Montrons-en d’abord les acteurs. Le cocher réglementaire et le conducteur.
Le conducteur a l’air perplexe; quant au cocher, regardez-le, son bout de cigare à la bouche, l’attitude bonasse, mais l’œil matin ; lui, il se sait le pivot et de la grève, irremplaçable; il a le permis, lui, sans lui pas d’omnibus possible ! et moi, a-t-il l’air de dire, moi, on ne m’aura qu’avec des concessions; on-ne-me-rem-pla-ce-ra-pas !
Et de fait il a raison, voyez son remplaçant, le cocher improvisé; non vraiment ce n’est pas ça et franchement, je vous le demande, confieriez-vous votre tête et vos trois sous à un pareil guide ? Poser la question, c’est la résoudre.

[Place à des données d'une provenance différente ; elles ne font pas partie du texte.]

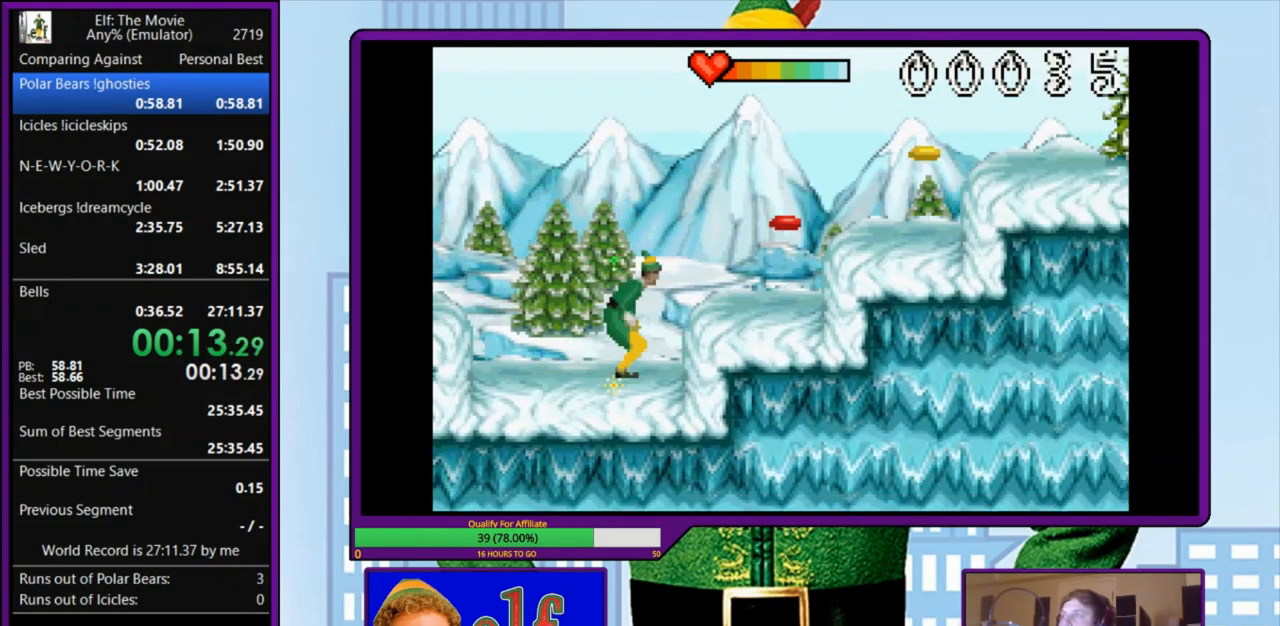
{"keys": ["right"], "events": [[67, "z", "up"]]}
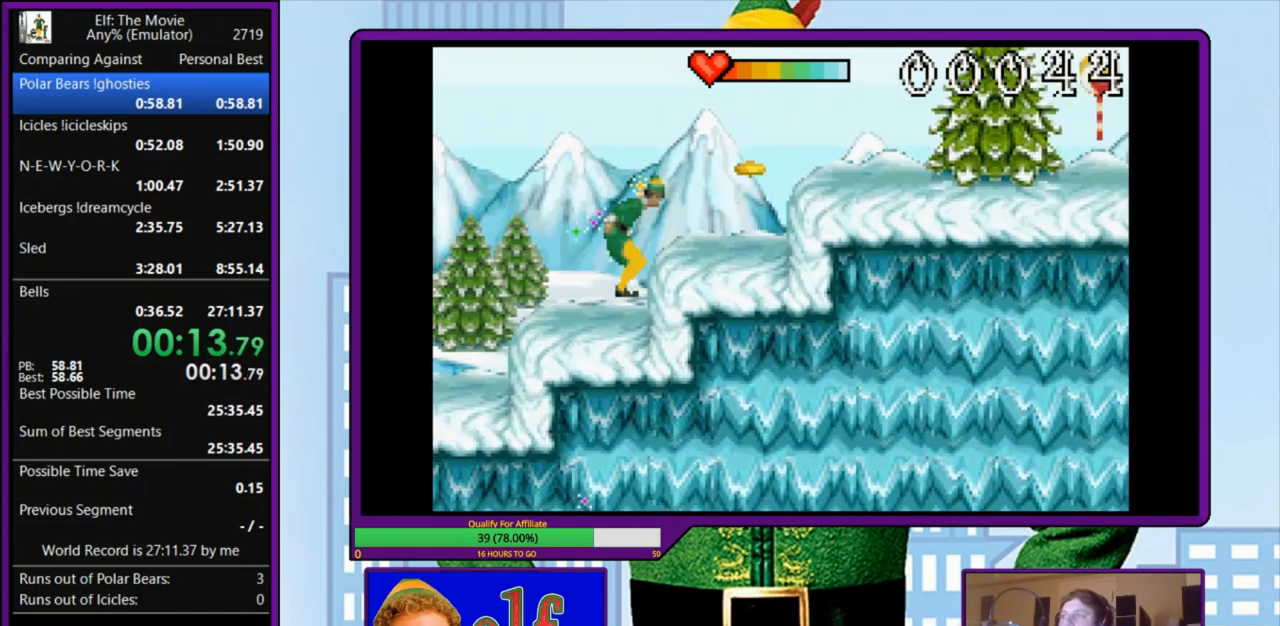
{"keys": ["right"], "events": [[33, "z", "down"], [167, "z", "up"]]}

Il faut maintenant détruire une légende : on a parlé d’encombrement, de files innombrables de gens furieux attendant en maugréant devant les bureaux d’omnibus, de Paris troublé, que sais-je encore ! Eh bien, de tout ça, voyez ce qu’il en reste. Ne se croirait-on pas revenu au temps de l’Exposition universelle, où les carrioles et tapissières suppléaient au service des omnibus absolument insuffisant ? Voyez : tout y est, l’inscription à la craie sur les panneaux, ou au charbon sur la tente blanche; tout jusqu’au gamin du premier plan qui nous assourdit de son cri : Montrouge ! Montrouge ! comme jadis Exposition ! Exposition ! Et, comme jadis on s’entasse en riant. Trop spirituel le Parisien pour se fâcher.

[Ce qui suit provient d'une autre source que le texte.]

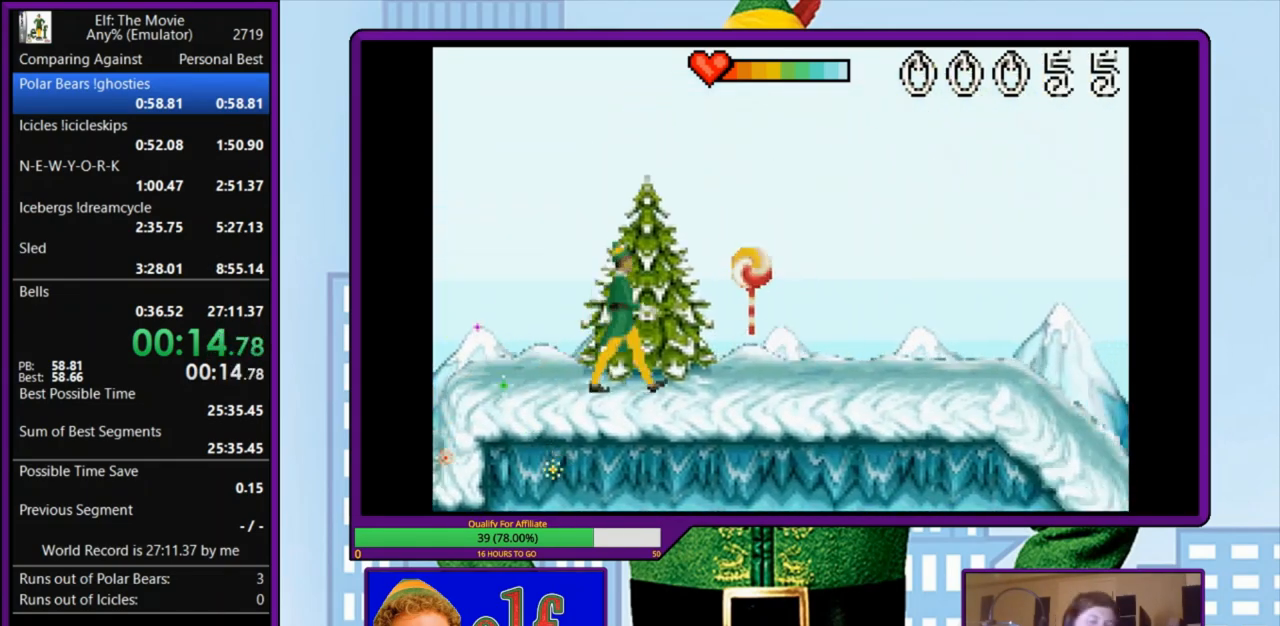
{"keys": ["right"], "events": []}
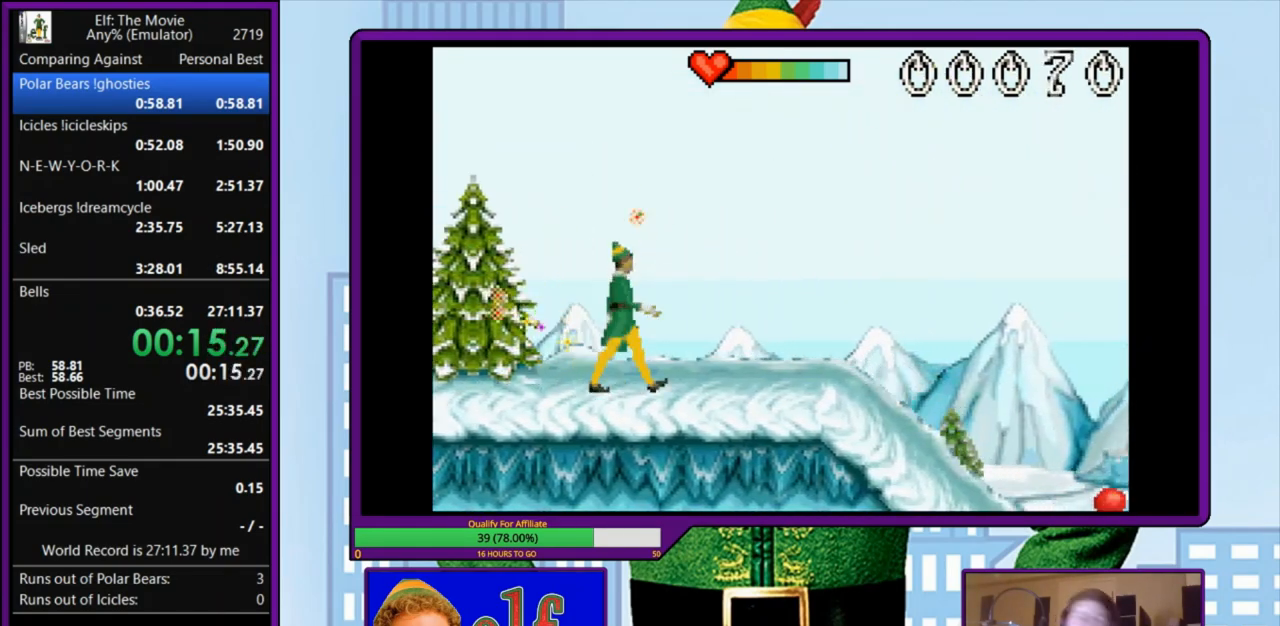
{"keys": ["right"], "events": []}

Voulez-vous maintenant la note triste ? Voyez, sur le boulevard Sébastopol, ces quatre grands débris qui se consolent entre eux.
Quatre voitures de tramways dételées, abandonnées sur la voie publique, mélancoliques et tristes : elles regardent l’espace devant elles de leurs lanternes comme de deux grands yeux vides, et, ne voient pas de chevaux venir; c’est en vain que leurs timons se dressent en l’air comme des bras éplorés se tendant vers la force publique qui, sous la forme de deux agents, les garde ; ils ne rencontrent partout que l’indifférence et l’abandon, malheureuses victimes de la grève qui ont payé les pots... je veux dire les vitres cassées.
A la Chapelle c’est un autre tableau : on pourrait l’appeler le cauchemar d’un actionnaire. L’omnibus est dételé, sans chevaux, mais il marche, grâce à la pente, omnibus-fantôme, sans voyageurs, sans conducteur, avec l’impériale bondée de cochers en grève qui ont voulu s’offrir le régal de jouer au voyageur.
Au fond de tout cela qu’y a-t-il en définitive ? Une grève sérieuse qui s’est gaiement déroulée, non sans quelque bruit, devant un public plutôt sympathique qu’indifférent qui a enfin eu cette originalité, ayant été faite par des hommes, de profiter d’abord à des animaux. Voyez-les, à l’écurie, s’en donner a cœur joie : à vous les ruades, bienheureux chevaux, de l’avoine à discrétion et rien à faire, n’est-ce pas là, pour vous, le comble du bonheur?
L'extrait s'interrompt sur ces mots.